• EXERCISE AIM
Skip the pictures and copy all the data that follows exactly.

[Saved entries]

______

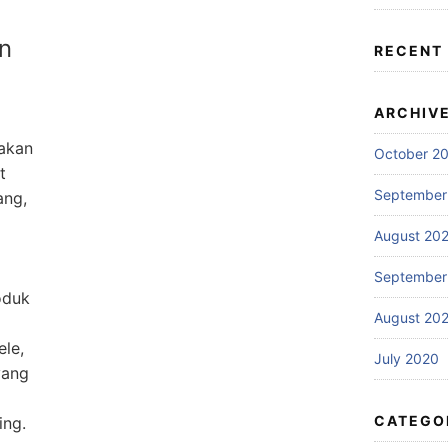
an
RECENT
ARCHIV
pakan
October 2
t
September
ang,
August 20
September
oduk
August 20
le,
July 2020
yang
CATEGO
ing.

______

• SOLUTION TO THE PROBLEM
an
RECENT
ARCHIV
pakan
October 2
t
September
ang,
August 20
September
oduk
August 20
le,
July 2020
yang
CATEGO
ing.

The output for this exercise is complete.